May 05, 2025Ravie LakshmananNetwork Security / Vulnerability

Cybersecurity researchers have disclosed a series of now-patched security vulnerabilities in Apple’s AirPlay protocol that, if successfully exploited, could enable an attacker to take over susceptible devices supporting the proprietary wireless technology.

The shortcomings have been collectively codenamed AirBorne by Israeli cybersecurity company Oligo.

“These vulnerabilities can be chained by attackers to potentially take control of devices that support AirPlay – including both Apple devices and third-party devices that leverage the AirPlay SDK,” security researchers Uri Katz, Avi Lumelsky, and Gal Elbaz said.

Some of the vulnerabilities, like CVE-2025-24252 and CVE-2025-24132, can be strung together to fashion a wormable zero-click RCE exploit, enabling bad actors to deploy malware that propagates to devices on any local network the infected device connects to.

This could then pave the way for sophisticated attacks that can lead to the deployment of backdoors and ransomware, posing a serious security risk.
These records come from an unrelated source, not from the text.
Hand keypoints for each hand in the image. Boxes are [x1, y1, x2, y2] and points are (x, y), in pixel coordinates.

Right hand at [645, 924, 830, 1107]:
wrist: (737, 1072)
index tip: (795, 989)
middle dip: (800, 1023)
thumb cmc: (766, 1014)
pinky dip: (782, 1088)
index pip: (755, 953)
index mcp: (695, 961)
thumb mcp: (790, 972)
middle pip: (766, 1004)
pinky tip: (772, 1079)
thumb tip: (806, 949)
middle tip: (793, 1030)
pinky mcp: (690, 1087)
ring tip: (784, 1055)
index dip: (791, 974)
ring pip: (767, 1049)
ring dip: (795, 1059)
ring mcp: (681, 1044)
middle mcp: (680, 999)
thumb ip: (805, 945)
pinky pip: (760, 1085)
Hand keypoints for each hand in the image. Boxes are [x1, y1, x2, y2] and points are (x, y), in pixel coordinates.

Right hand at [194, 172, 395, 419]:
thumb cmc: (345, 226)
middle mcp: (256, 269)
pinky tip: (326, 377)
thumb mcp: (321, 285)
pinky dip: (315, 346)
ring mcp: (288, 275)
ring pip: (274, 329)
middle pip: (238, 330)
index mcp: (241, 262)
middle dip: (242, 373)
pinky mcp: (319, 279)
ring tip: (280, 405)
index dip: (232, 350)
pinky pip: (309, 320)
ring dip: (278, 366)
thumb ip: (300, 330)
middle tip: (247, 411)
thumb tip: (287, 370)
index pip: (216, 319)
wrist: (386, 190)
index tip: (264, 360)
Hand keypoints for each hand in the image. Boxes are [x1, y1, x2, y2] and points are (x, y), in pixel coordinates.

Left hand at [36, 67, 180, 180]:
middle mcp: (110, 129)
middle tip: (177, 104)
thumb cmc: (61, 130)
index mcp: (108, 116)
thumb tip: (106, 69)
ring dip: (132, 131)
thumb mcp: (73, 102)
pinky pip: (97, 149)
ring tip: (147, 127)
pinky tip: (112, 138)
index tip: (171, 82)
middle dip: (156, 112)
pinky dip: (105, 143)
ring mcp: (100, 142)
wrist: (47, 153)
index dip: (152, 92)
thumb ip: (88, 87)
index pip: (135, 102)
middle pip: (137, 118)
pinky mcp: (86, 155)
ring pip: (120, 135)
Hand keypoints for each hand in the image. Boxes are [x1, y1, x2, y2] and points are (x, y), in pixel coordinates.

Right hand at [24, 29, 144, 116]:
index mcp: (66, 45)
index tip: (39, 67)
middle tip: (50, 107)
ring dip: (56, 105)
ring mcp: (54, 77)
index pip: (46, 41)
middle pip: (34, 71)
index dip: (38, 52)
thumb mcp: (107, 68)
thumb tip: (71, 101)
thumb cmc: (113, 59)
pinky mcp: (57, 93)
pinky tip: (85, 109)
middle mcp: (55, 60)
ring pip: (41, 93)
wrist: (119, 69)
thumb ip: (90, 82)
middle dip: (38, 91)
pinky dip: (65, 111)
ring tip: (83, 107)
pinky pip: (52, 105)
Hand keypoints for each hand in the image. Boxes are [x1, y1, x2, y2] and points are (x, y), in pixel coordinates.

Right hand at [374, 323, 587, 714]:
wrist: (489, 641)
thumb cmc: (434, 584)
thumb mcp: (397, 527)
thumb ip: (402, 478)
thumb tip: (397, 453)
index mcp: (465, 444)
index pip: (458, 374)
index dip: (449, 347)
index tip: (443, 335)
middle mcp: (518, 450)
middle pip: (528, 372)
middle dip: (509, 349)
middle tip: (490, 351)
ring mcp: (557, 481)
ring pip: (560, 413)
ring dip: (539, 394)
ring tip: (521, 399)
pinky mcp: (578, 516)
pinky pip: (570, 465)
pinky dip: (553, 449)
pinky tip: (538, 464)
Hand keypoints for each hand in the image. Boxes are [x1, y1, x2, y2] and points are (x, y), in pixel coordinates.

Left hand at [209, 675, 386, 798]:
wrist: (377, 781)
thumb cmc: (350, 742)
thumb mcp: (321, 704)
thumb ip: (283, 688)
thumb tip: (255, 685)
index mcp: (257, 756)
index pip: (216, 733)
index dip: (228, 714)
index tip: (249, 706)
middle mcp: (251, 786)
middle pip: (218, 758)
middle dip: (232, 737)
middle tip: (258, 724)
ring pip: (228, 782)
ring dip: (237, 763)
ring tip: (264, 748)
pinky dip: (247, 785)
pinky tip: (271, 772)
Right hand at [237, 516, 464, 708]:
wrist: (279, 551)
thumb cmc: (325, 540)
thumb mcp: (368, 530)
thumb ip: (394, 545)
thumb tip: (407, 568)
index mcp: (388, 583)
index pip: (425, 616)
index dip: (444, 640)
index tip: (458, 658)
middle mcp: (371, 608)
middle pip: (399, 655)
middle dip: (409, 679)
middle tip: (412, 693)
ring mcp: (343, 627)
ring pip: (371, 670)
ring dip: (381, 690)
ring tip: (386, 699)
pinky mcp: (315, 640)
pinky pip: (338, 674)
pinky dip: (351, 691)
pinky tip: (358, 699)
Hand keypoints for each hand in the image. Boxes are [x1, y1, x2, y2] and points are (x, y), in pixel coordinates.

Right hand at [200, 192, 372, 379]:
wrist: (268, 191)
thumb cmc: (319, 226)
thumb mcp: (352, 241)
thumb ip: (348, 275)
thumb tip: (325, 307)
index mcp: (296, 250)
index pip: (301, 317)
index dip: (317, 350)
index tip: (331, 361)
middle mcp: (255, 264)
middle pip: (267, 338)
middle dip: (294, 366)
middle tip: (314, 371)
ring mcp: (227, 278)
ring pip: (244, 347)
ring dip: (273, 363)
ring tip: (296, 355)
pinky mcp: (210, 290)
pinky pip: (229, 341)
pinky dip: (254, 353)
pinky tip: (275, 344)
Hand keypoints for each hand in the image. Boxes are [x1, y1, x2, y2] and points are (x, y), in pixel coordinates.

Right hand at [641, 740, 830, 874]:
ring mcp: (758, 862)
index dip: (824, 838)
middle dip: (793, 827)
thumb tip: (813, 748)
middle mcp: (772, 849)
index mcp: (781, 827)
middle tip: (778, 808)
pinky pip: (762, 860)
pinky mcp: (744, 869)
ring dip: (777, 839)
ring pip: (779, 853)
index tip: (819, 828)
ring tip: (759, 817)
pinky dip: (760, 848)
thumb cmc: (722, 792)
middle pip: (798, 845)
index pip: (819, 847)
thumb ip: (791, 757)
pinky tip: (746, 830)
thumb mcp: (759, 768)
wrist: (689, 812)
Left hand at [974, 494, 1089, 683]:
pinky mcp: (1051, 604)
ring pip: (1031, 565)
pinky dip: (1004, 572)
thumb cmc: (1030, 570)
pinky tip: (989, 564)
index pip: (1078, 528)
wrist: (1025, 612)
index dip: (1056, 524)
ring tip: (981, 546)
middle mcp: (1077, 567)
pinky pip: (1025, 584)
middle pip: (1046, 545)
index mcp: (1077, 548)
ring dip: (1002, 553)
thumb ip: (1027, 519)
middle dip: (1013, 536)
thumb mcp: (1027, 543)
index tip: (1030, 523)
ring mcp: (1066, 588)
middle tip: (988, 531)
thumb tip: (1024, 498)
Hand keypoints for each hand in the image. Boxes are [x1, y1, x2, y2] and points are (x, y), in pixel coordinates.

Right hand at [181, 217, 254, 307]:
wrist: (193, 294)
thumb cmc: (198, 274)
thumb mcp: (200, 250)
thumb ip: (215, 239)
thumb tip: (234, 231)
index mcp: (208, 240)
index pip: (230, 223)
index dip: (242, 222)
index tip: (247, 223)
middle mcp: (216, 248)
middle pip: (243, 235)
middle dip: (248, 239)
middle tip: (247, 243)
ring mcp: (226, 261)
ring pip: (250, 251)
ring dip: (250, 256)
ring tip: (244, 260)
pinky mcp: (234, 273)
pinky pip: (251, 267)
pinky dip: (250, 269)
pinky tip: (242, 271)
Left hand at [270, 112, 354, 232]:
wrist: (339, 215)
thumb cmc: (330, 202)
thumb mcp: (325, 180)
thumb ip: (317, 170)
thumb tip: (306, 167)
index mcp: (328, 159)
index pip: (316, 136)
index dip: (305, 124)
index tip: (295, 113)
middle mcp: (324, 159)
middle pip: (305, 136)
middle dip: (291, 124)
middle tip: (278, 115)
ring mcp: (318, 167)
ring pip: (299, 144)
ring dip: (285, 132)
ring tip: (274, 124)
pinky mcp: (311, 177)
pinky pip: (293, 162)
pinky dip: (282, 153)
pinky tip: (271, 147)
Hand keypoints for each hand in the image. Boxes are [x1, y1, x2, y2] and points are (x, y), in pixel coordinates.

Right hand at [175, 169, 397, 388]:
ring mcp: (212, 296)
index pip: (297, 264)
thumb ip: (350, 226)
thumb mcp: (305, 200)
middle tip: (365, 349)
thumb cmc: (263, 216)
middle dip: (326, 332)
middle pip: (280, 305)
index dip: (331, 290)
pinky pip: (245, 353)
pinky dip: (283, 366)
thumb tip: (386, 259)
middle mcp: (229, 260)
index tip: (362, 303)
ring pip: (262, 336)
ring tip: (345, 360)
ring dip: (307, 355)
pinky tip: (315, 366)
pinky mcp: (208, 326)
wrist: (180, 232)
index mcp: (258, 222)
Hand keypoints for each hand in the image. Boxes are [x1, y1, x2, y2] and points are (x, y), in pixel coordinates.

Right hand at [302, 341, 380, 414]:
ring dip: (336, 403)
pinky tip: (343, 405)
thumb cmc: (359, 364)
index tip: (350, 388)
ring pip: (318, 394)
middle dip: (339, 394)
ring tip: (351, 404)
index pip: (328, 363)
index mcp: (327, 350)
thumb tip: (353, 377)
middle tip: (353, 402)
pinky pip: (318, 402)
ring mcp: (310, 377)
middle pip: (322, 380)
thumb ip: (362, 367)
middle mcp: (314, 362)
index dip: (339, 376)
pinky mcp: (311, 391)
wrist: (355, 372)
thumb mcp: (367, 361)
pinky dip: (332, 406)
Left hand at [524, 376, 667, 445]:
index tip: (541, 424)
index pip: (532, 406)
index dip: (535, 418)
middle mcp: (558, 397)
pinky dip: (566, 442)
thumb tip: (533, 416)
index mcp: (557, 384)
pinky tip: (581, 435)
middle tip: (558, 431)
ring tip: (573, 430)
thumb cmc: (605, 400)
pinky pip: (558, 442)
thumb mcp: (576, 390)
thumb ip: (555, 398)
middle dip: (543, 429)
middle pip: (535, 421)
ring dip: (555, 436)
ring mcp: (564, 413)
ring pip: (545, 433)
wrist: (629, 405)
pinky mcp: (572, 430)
The vulnerabilities, in a nutshell, could enable zero- or one-click remote code execution (RCE), access control list (ACL) and user interaction bypass, local arbitrary file read, information disclosure, adversary-in-the-middle (AitM) attacks, and denial-of-service (DoS).

This includes chaining CVE-2025-24252 and CVE-2025-24206 to achieve a zero-click RCE on macOS devices that are connected to the same network as an attacker. However, for this exploit to succeed, the AirPlay receiver needs to be on and set to the “Anyone on the same network” or “Everyone” configuration.

In a hypothetical attack scenario, a victim’s device could get compromised when connected to a public Wi-Fi network. Should the device be connected later to an enterprise network, it could provide an attacker with a way to breach other devices that are connected to the same network.

Some of the other notable flaws are listed below –

• CVE-2025-24271 – An ACL vulnerability that can enable an attacker on the same network as a signed-in Mac to send AirPlay commands to it without pairing
• CVE-2025-24137 – A vulnerability that could cause arbitrary code execution or an application to terminate
• CVE-2025-24132 – A stack-based buffer overflow vulnerability that could result in a zero-click RCE on speakers and receivers that leverage the AirPlay SDK
• CVE-2025-24206 – An authentication vulnerability that could allow an attacker on the local network to bypass authentication policy
• CVE-2025-24270 – A vulnerability that could allow an attacker on the local network to leak sensitive user information
• CVE-2025-24251 – A vulnerability that could allow an attacker on the local network to cause an unexpected app termination
• CVE-2025-31197 – A vulnerability that could allow an attacker on the local network to cause an unexpected app termination
• CVE-2025-30445 – A type confusion vulnerability that could could allow an attacker on the local network to cause an unexpected app termination
• CVE-2025-31203 – An integer overflow vulnerability that could allow an attacker on the local network to cause a DoS condition

Following responsible disclosure, the identified vulnerabilities have been patched in the below versions –

• iOS 18.4 and iPadOS 18.4
• iPadOS 17.7.6
• macOS Sequoia 15.4
• macOS Sonoma 14.7.5
• macOS Ventura 13.7.5
• tvOS 18.4, and
• visionOS 2.4

Some of the weaknesses (CVE-2025-24132 and CVE-2025-30422) have also been patched in AirPlay audio SDK 2.7.1, AirPlay video SDK 3.6.0.126, and CarPlay Communication Plug-in R18.1.

“For organizations, it is imperative that any corporate Apple devices and other machines that support AirPlay are updated immediately to the latest software versions,” Oligo said.

“Security leaders also need to provide clear communication to their employees that all of their personal devices that support AirPlay need to also be updated immediately.”